Williams didn't produce overwhelming stats for a three-year starter, but he was often asked to stay home and block. The Bama's Offensive Line has been arguably the best in the nation the past few years and Williams is a large part of that as the unsung glue of their Offense. He won't wow athletically or with speed, but his blocking ability will make him an attractive option for teams that utilize double tight end sets.
Charlie Campbell over at Walter Football adds:
The bread and butter of Williams' game is his run blocking, but he is a better receiver than his numbers indicate. He is extremely strong at the point of attack and uses his big body to match up well against Defensive Ends. There are rarely ends who can match his power.

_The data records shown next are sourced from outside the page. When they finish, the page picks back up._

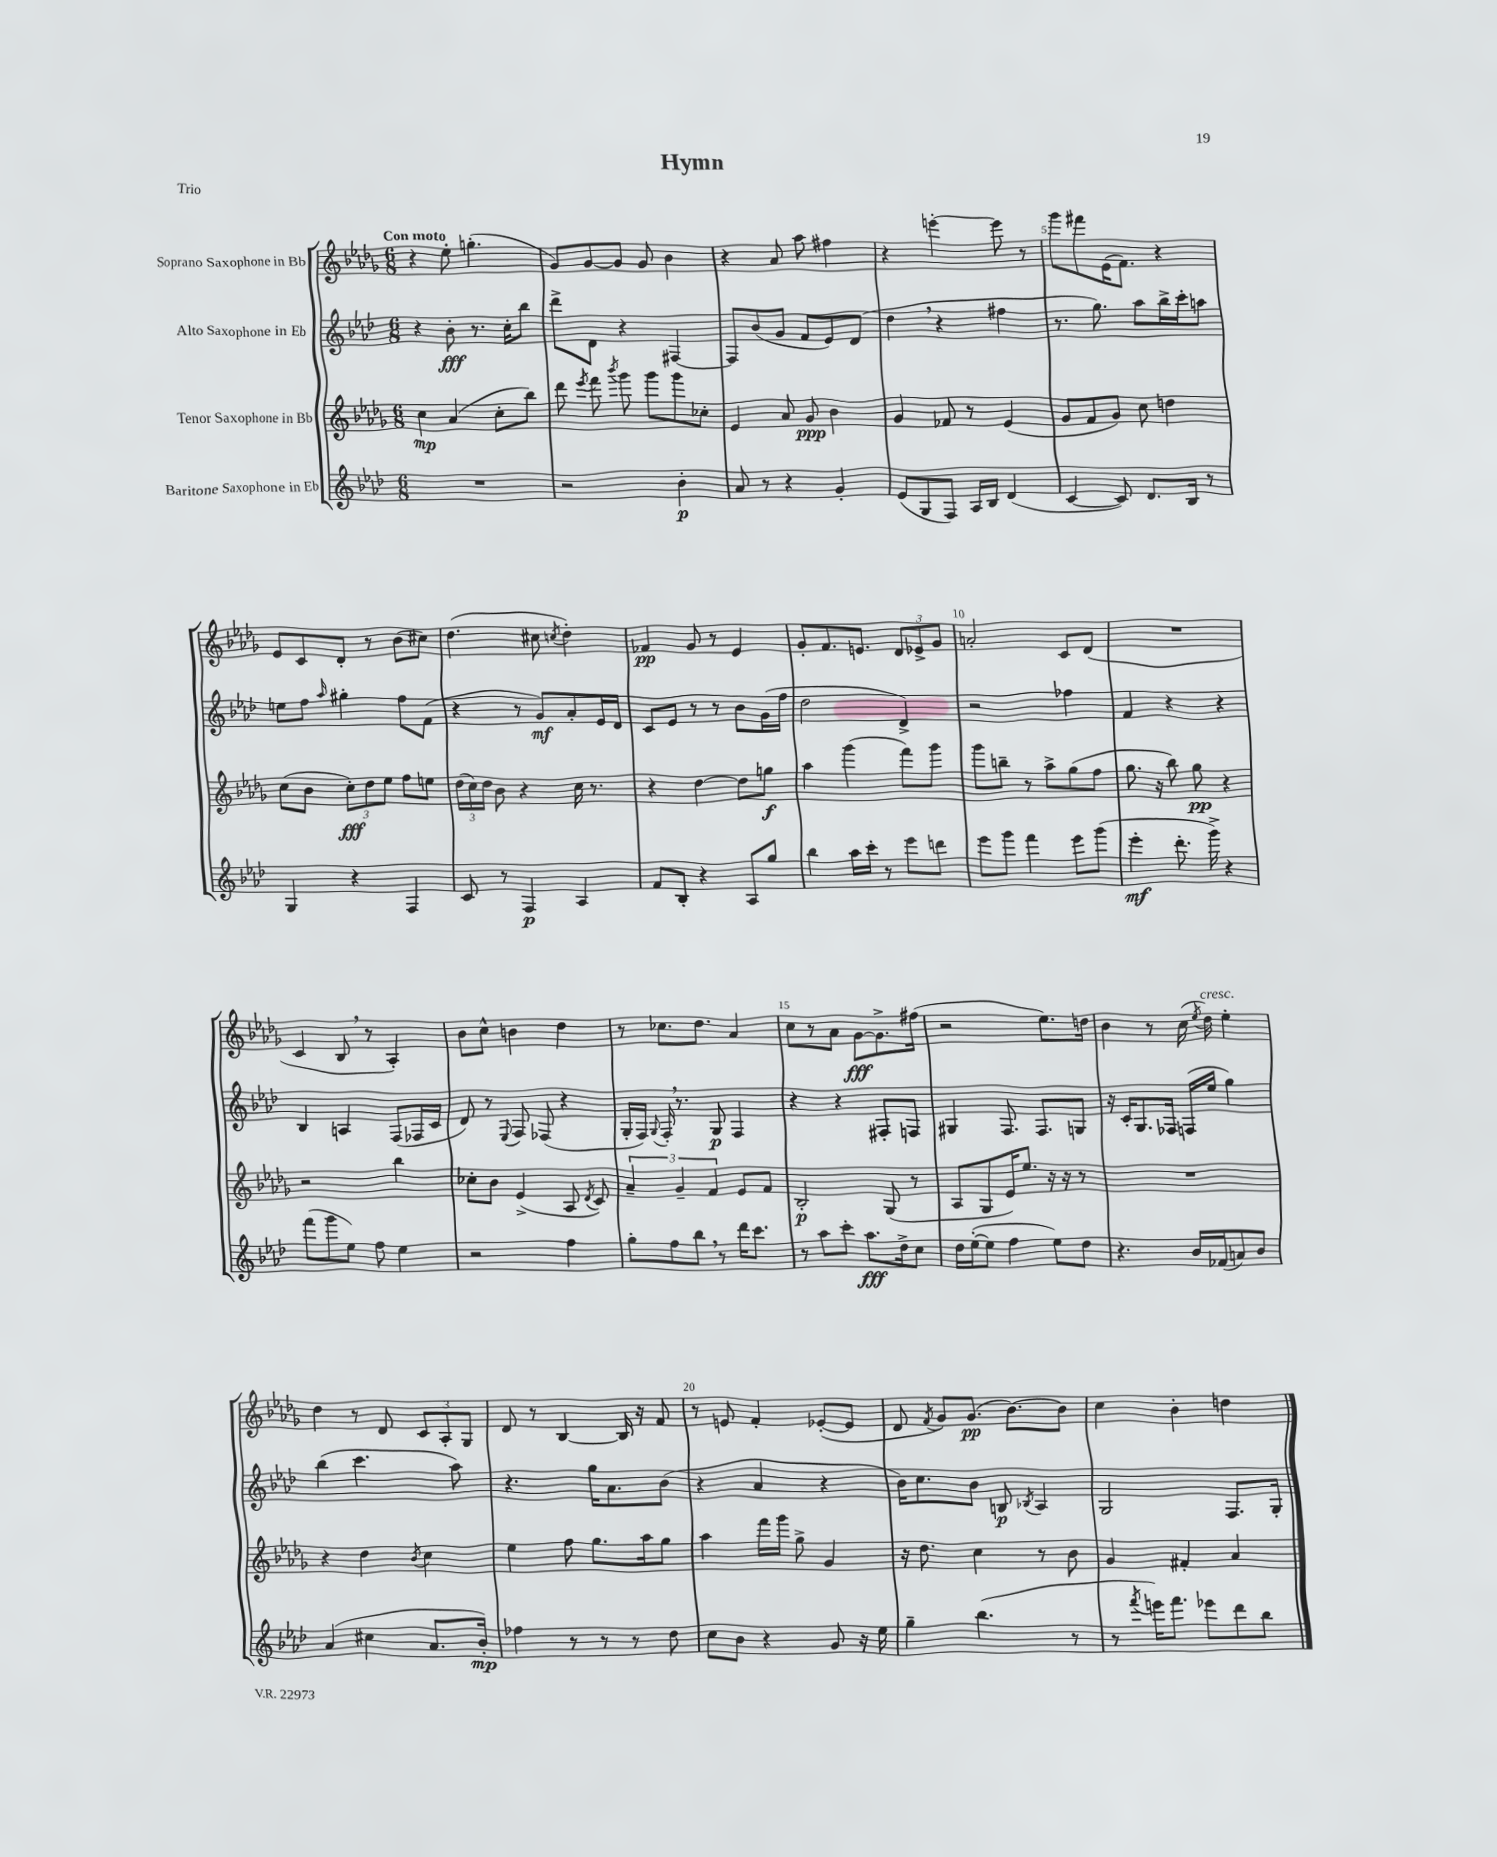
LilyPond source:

\header { title = "Hymn" piece = "Trio" }
<<
\new StaffGroup <<
\new Staff = "s0" \with { instrumentName = "Soprano Saxophone in Bb" } {
    \clef treble \key des \major \numericTimeSignature \time 6/8 \tempo "Con moto"
    \autoBeamOff r4 ees''8-. g''4.-.( |
    ges'8[) ges'8~ ges'8] ges'8 bes'4 |
    r4 aes'8 aes''8 fis''4 |
    r4 e'''4~-. e'''8 r8 |
    ges'''8[ fis'''8 ees'16( f'8.]) r4 |
    ees'8[ c'8 des'8]-. r8 bes'8[( cis''8]) |
    des''4.( cis''8 \acciaccatura { c''8 } des''4-.) |
    fes'4\pp ges'8 r8 ees'4 |
    ges'8[-. f'8. e'8.] \tuplet 3/2 { des'8[ ees'8-> ges'8] } |
    a'2-. c'8[ des'8]( |
    R2. |
    c'4 bes8 \breathe r8 aes4-.) |
    bes'8[ c''8]-^ b'4 des''4 |
    r8 ces''8.[ des''8.] aes'4 |
    c''8[ r8 aes'8] ges'8[~\fff ges'8.-> fis''16]( |
    r2 ees''8.[) d''16] |
    bes'4 r8 c''16( \acciaccatura { ees''8 } des''16^\markup { \italic "cresc." }) ees''4-. |
    des''4 r8 des'8 \tuplet 3/2 { c'8[ aes8-. ges8] } |
    des'8 r8 bes4~ bes16 r16 f'8 |
    r8 e'8 f'4-. ees'8[~-.( ees'8] |
    des'8 \acciaccatura { f'8 } ges'8[) ges'8.]\pp( bes'8.[~) bes'8] |
    c''4 bes'4-. d''4 \bar "|." |
}
\new Staff = "s1" \with { instrumentName = "Alto Saxophone in Eb" } {
    \clef treble \key aes \major \numericTimeSignature \time 6/8
    \autoBeamOff r4 bes'8-.\fff r8. c''16[-. bes''8] |
    des'''8[-> des'8] r4 fis4~ |
    fis8[ bes'8( g'8] f'8[ ees'8) des'8]( |
    des''4 \breathe r4 fis''4 |
    r8. g''8.) aes''8[ bes''16-> c'''16-. a''8] |
    e''8[ f''8] \grace { aes''16 } gis''4-. f''8[ f'8]( |
    r4 r8 g'8[\mf) aes'8-. ees'16 des'16] |
    c'8[ ees'8] r8 r8 bes'8[ g'16( f''16] |
    des''2 des'4->) |
    r2 fes''4 |
    f'4 r4 r4 |
    bes4 a4 f8[( fes16 c'16] |
    des'8) r8 \appoggiatura { ees8 } f8 fes8( r4 |
    g16[-. f16]) \appoggiatura { g8 } f16-. \breathe r8. g8\p f4 |
    r4 r4 fis8[-. f8] |
    gis4 f8. f8.[ g8] |
    r16 c'16[-. g8. fes16] f16[( ees''16] g''4) |
    bes''4( c'''4. aes''8) |
    r4. g''16[ aes'8. bes'8]( |
    r4 aes'4 r4 |
    bes'16[) c''8. bes'8] b8\p \acciaccatura { bes8 } aes4 |
    g2 f8.[ g16]-. \bar "|." |
}
\new Staff = "s2" \with { instrumentName = "Tenor Saxophone in Bb" } {
    \clef treble \key des \major \numericTimeSignature \time 6/8
    \autoBeamOff c''4\mp aes'4( c''8[-. bes''8]) |
    des'''8 \acciaccatura { ees'''8 } f'''8 \acciaccatura { bes'''8 } ges'''8 ges'''8[ ges'''8 ces''8]-. |
    ees'4 aes'8 ges'8\ppp bes'4 |
    ges'4 fes'8 r8 ees'4( |
    ges'8[ f'8 ges'8]) c''8 d''4 |
    c''8[( bes'8] \tuplet 3/2 { c''8[-.\fff) des''8 ees''8] } f''8[ e''8] |
    \tuplet 3/2 { des''16[( c''16) des''16] } bes'8 r4 c''16 r8. |
    r4 des''4~ des''8[ g''8]\f |
    aes''4 ges'''4( f'''8[) ges'''8] |
    ges'''8[ b''8]-- r8 aes''8[-> ges''8( f''8] |
    ges''8. r16 bes''8) ges''8\pp r4 |
    r2 bes''4 |
    ces''8[-. bes'8] ees'4->( aes8 \acciaccatura { des'8 } c'8) |
    \tuplet 3/2 { aes'4-- ges'4-- f'4 } ees'8[ f'8] |
    bes2-.\p ges8( r8 |
    aes8[ ges8 ees'16) ees''8.] r16 r16 r8 |
    R2. |
    r4 des''4 \acciaccatura { bes'8 } c''4 |
    ees''4 f''8 ges''8.[ aes''16 ges''8] |
    aes''4 f'''16[ ges'''16] ges''8-> ges'4 |
    r16 des''8. c''4 r8 bes'8 |
    ges'4 fis'4-. aes'4 \bar "|." |
}
\new Staff = "s3" \with { instrumentName = "Baritone Saxophone in Eb" } {
    \clef treble \key aes \major \numericTimeSignature \time 6/8
    \autoBeamOff R2. |
    r2 bes'4-.\p |
    aes'8 r8 r4 g'4-. |
    ees'8[( g8 f8]) aes16[ bes16] des'4( |
    c'4~ c'8) des'8.[ bes16] r8 |
    g4 r4 f4 |
    c'8 r8 f4\p aes4 |
    f'8[ bes8]-. r4 aes8[ g''8] |
    bes''4 aes''16[ c'''16]-. r8 ees'''8[ d'''8] |
    ees'''8[ g'''8] f'''4 ees'''8[ g'''8]( |
    ees'''4-.\mf des'''8.-. g'''16->) r4 |
    f'''8[( g'''8 ees''8]) f''8 ees''4 |
    r2 f''4 |
    g''8[-. f''8 bes''8] \breathe r8 des'''16[ c'''8.] |
    r8 aes''8[ c'''8]-. aes''8.[\fff des''16-> c''8] |
    des''16[ ees''16~-.( ees''8] f''4 ees''8[) des''8] |
    r4. bes'16[ fes'16( a'8) bes'8] |
    aes'4( cis''4 aes'8.[ bes'16]-.\mp) |
    fes''4 r8 r8 r8 des''8 |
    c''8[ bes'8] r4 g'8 r16 ees''16 |
    g''4-- bes''4.( r8 |
    r8 \acciaccatura { f'''8 } e'''16[) f'''8.] ees'''8[ des'''8 bes''8] \bar "|." |
}
>>
>>
\layout { \context { \Score \override BarNumber.break-visibility = ##(#f #t #t) barNumberVisibility = #(every-nth-bar-number-visible 5) } }
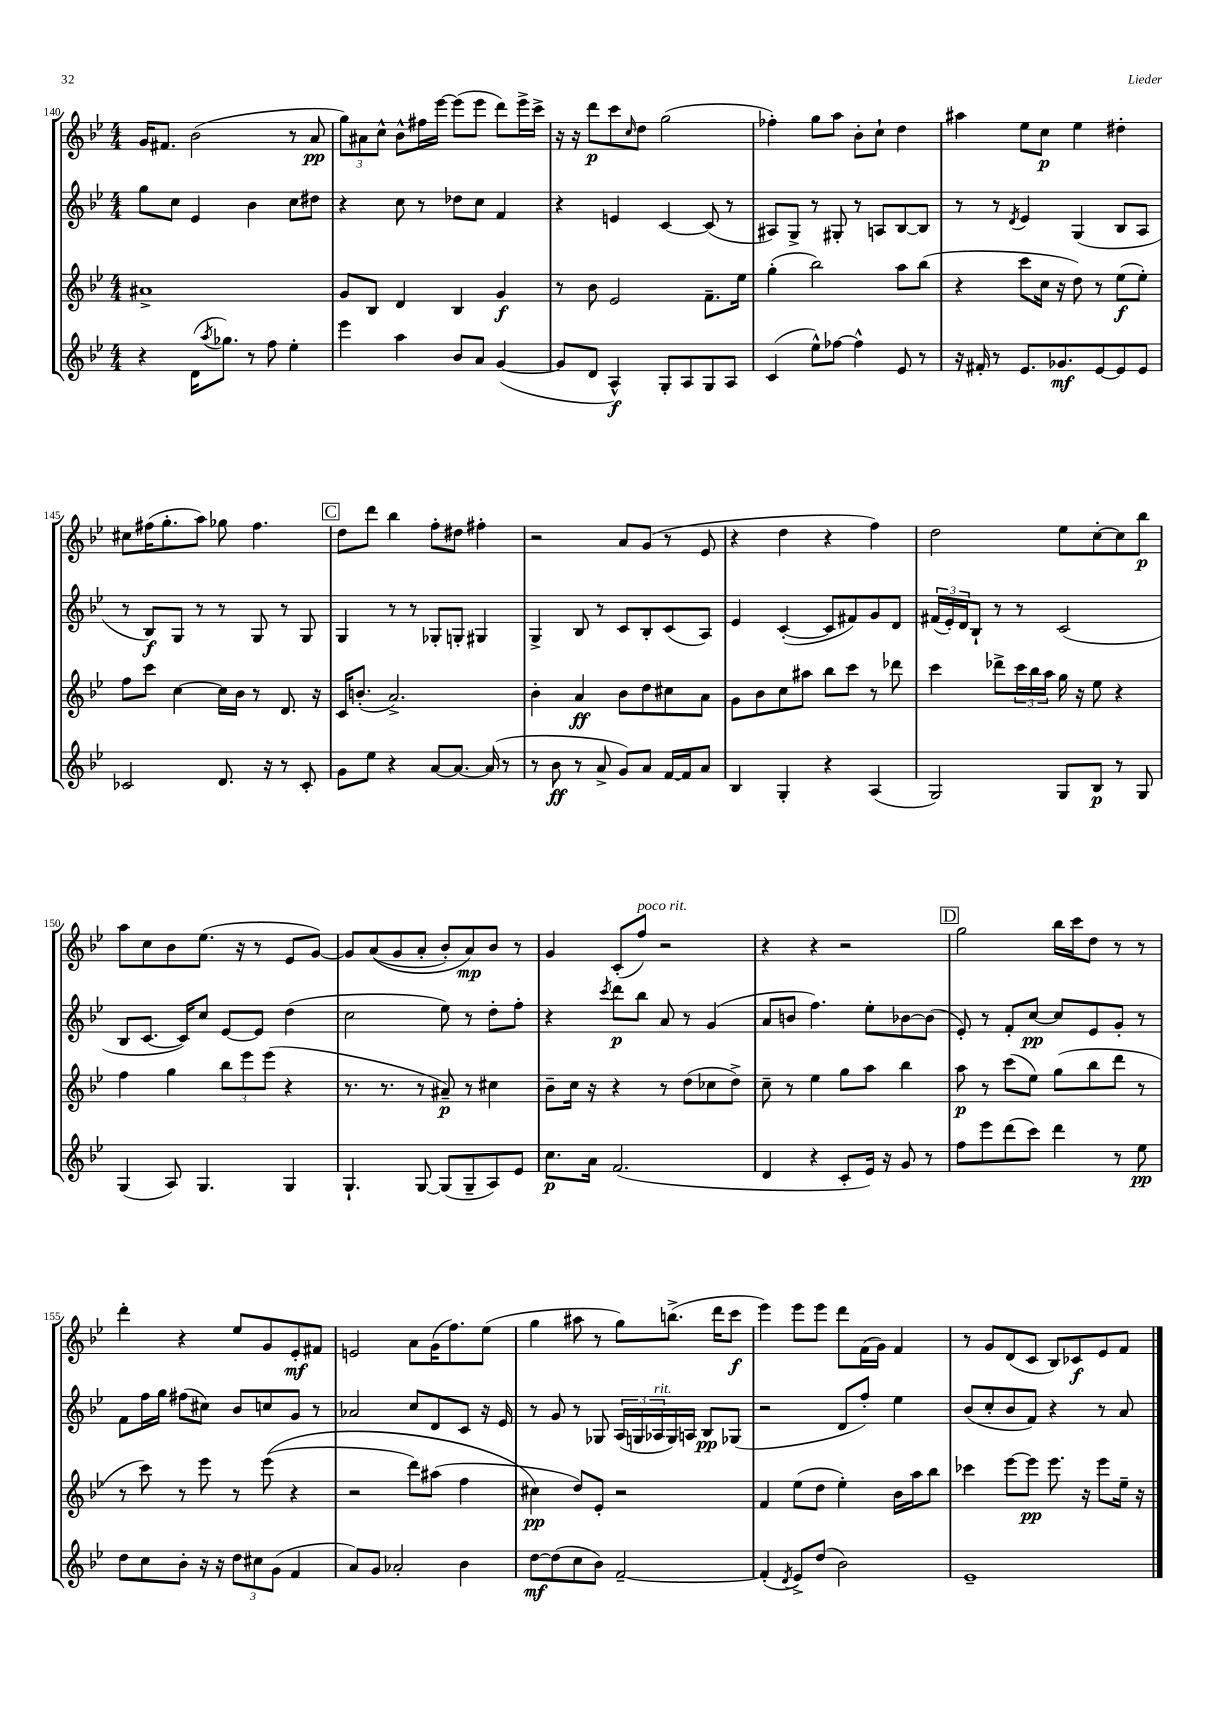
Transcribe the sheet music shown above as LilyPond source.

<<
\new StaffGroup <<
\new Staff = "s0" {
    \clef treble \key bes \major \numericTimeSignature \time 4/4
    g'16 fis'8. bes'2( r8 a'8\pp |
    \tuplet 3/2 { g''8) ais'8 c''8-^ } bes'8-^ fis''16 ees'''16~ ees'''8( ees'''8 d'''8) ees'''16-> c'''16-> |
    r16 r16 d'''8\p c'''8 \grace { c''16 } d''8 g''2( |
    fes''4-.) g''8 a''8 bes'8-. c''8-! d''4 |
    ais''4 ees''8 c''8\p ees''4 dis''4-. |
    cis''8 fis''16( g''8.-. a''8) ges''8 fis''4. |
    \mark \markup { \box "C" } d''8 d'''8 bes''4 f''8-. dis''8 fis''4-. |
    r2 a'8 g'8( r8 ees'8 |
    r4 d''4 r4 f''4) |
    d''2 ees''8 c''8~-. c''8 bes''8\p |
    a''8 c''8 bes'8 ees''8.( r16 r8 ees'8 g'8~) |
    g'8 a'8(\( g'8 a'8-. bes'8-.) a'8\mp\) bes'8 r8 |
    g'4 c'8-.( f''8^\markup { \italic "poco rit." }) r2 |
    r4 r4 r2 |
    \mark \markup { \box "D" } g''2 bes''16 c'''16 d''8 r8 r8 |
    d'''4-. r4 ees''8 g'8 ees'8-.\mf fis'8 |
    e'2 a'8 g'16( f''8.) ees''8( |
    g''4 ais''8 r8 g''8) b''8.->( d'''16 c'''8\f |
    ees'''4) ees'''8 ees'''8 d'''8 f'16( g'16) f'4 |
    r8 g'8 d'8( c'8 bes8) ces'8\f ees'8 f'8 \bar "|." |
}
\new Staff = "s1" {
    \clef treble \key bes \major \numericTimeSignature \time 4/4
    g''8 c''8 ees'4 bes'4 c''8 dis''8 |
    r4 c''8 r8 des''8 c''8 f'4 |
    r4 e'4 c'4~ c'8( r8 |
    ais8) g8-> r8 gis8-. r8 a8 bes8~ bes8 |
    r8 r8 \acciaccatura { d'8 } ees'4 g4( bes8 a8 |
    r8 bes8\f) g8 r8 r8 g8 r8 g8 |
    \mark \markup { \box "C" } g4 r8 r8 ges8-. g8-. gis4 |
    g4-> bes8 r8 c'8 bes8-. c'8( a8) |
    ees'4 c'4~-.( c'8 fis'8) g'8 d'8 |
    \tuplet 3/2 { fis'16( ees'16-.) d'16 } bes8-! r8 r8 c'2( |
    bes8 c'8.~ c'16) c''8 ees'8~ ees'8 d''4( |
    c''2 ees''8) r8 d''8-. f''8-. |
    r4 \acciaccatura { c'''8 } d'''8\p bes''8 a'8 r8 g'4( |
    a'8 b'8 f''4.) ees''8-. bes'8~ bes'8( |
    \mark \markup { \box "D" } ees'8-.) r8 f'8-. c''8~\pp c''8 ees'8 g'8-. r8 |
    f'8 f''16 g''16 fis''8( cis''8) bes'8 c''8 g'8 r8 |
    aes'2 c''8 d'8 c'8 r16 ees'16 |
    r8 g'8 r8 ges8 \tuplet 3/2 { a16( g16 aes16^\markup { \italic "rit." } } g16) a16 bes8\pp ges8( |
    r2 d'8 f''8-.) ees''4 |
    bes'8( c''8-. bes'8 f'8) r4 r8 a'8 \bar "|." |
}
\new Staff = "s2" {
    \clef treble \key bes \major \numericTimeSignature \time 4/4
    ais'1-> |
    g'8 bes8 d'4 bes4 g'4\f |
    r8 bes'8 ees'2 f'8.-- ees''16 |
    g''4-.( bes''2) a''8 bes''8( |
    r4 c'''8 c''16 r16 d''8) r8 ees''8\f( ees''8-.) |
    f''8 c'''8 c''4~ c''16 bes'16 r8 d'8. r16 |
    \mark \markup { \box "C" } c'16 b'8.-.( a'2.->) |
    bes'4-. a'4\ff bes'8 d''8 cis''8 a'8 |
    g'8 bes'8 c''8 ais''8 bes''8 c'''8 r8 des'''8 |
    c'''4 des'''8-> \tuplet 3/2 { c'''16 bes''16 a''16 } g''16 r16 ees''8 r4 |
    f''4 g''4 \tuplet 3/2 { bes''8 ees'''8 ees'''8( } r4 |
    r8. r8. r8 ais'8--\p) r8 cis''4 |
    bes'8-- c''16 r16 r4 r8 d''8( ces''8 d''8->) |
    c''8-- r8 ees''4 g''8 a''8 bes''4 |
    \mark \markup { \box "D" } a''8\p r8 c'''8( ees''8) g''8( bes''8 d'''8 r8 |
    r8 c'''8) r8 ees'''8 r8 ees'''8(\( r4 |
    r2 d'''8) ais''8( f''4 |
    cis''4\pp\) d''8) ees'8-. r2 |
    f'4 ees''8( d''8 ees''4-.) bes'16 a''16 bes''8 |
    ces'''4 ees'''8~ ees'''8\pp ees'''8. r16 ees'''8 ees''16-- r16 \bar "|." |
}
\new Staff = "s3" {
    \clef treble \key bes \major \numericTimeSignature \time 4/4
    r4 d'16( \acciaccatura { a''8 } ges''8.) r8 f''8 ees''4-. |
    ees'''4 a''4 bes'8 a'8 g'4~( |
    g'8 d'8 a4-^\f) g8-. a8 g8 a8 |
    c'4( ees''8-^) fes''8~ fes''4-^ ees'8 r8 |
    r16 fis'16-. r8 ees'8. ges'8.\mf ees'8~ ees'8 ees'8 |
    ces'2 d'8. r16 r8 ces'8-. |
    \mark \markup { \box "C" } g'8 ees''8 r4 a'8~ a'8.~ a'16( r8 |
    r8 bes'8\ff r8 a'8-> g'8) a'8 f'16~ f'16 a'8 |
    bes4 g4-. r4 a4( |
    g2) g8 bes8\p r8 g8 |
    g4( a8) g4. g4 |
    g4.-! g8~ g8( g8-- a8) ees'8 |
    c''8.\p a'16 f'2.( |
    d'4 r4 c'8-. ees'16) r16 g'8 r8 |
    \mark \markup { \box "D" } f''8 ees'''8 d'''8( c'''8) d'''4 r8 ees''8\pp |
    d''8 c''8 bes'8-. r16 r16 \tuplet 3/2 { d''8 cis''8 g'8( } f'4 |
    a'8) g'8 aes'2-. bes'4 |
    d''8~\mf d''8( c''8 bes'8) f'2~-- |
    f'4-.( \acciaccatura { d'8 } ees'8->) d''8( bes'2) |
    ees'1-- \bar "|." |
}
>>
>>
\layout { \context { \Score currentBarNumber = #140 } }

Williams' size allows him to be more effective than a vast majority of Tight Ends in the ground game. He also has the athleticism to get out in front and hit blocks on Linebackers and Safeties. He is the complete package as a run blocker.
Alabama has really coached Williams well in blocking technique. He has good form to engage defenders and sustain his blocks. If Williams was heavier, he could be an option as an offensive lineman.
Williams is quicker and more athletic than people realize for the passing game. He can get open running routes and has the potential to be a good red-zone weapon.
Williams struggled as a receiver during the Senior Bowl week. He had a number of drops Monday including one in an individual drill. As a blocker he's tough to beat and that sets him up to be a physical second Tight End who could show up as a short-area end-zone target. A team will see his size and experience and get enamored with him enough to spend a third-round pick. - Dave Richard, CBSSports.com
2013|Senior Bowl Highlights|North vs South|
Michael Williams vs. Mississippi State (2012)
McCarron-Williams TD Pass Alabama vs. Michigan 2012
2011 Alabama vs. Penn State - AJ McCarron to Michael Williams
Michael Williams will probably never be an elite receiving Tight End along the lines of a Gronkowski, Gates or Gonzalez, but he is most effective in the short yardage, short field (Red Zone) and Jumbo packages. He has the arm length to do double-duty as a Tackle and has O-Line experience in his resume. He isn’t H-Back material, but he really hasn’t had the chance to develop as anything but a blocker, so it would be rash to estimate his ceiling as a receiver. If he develops into a Matt Spaeth type Tight End, he will carve out a comfortable living in the NFL. For a 6th to 7th round draft pick, he’d be a steal.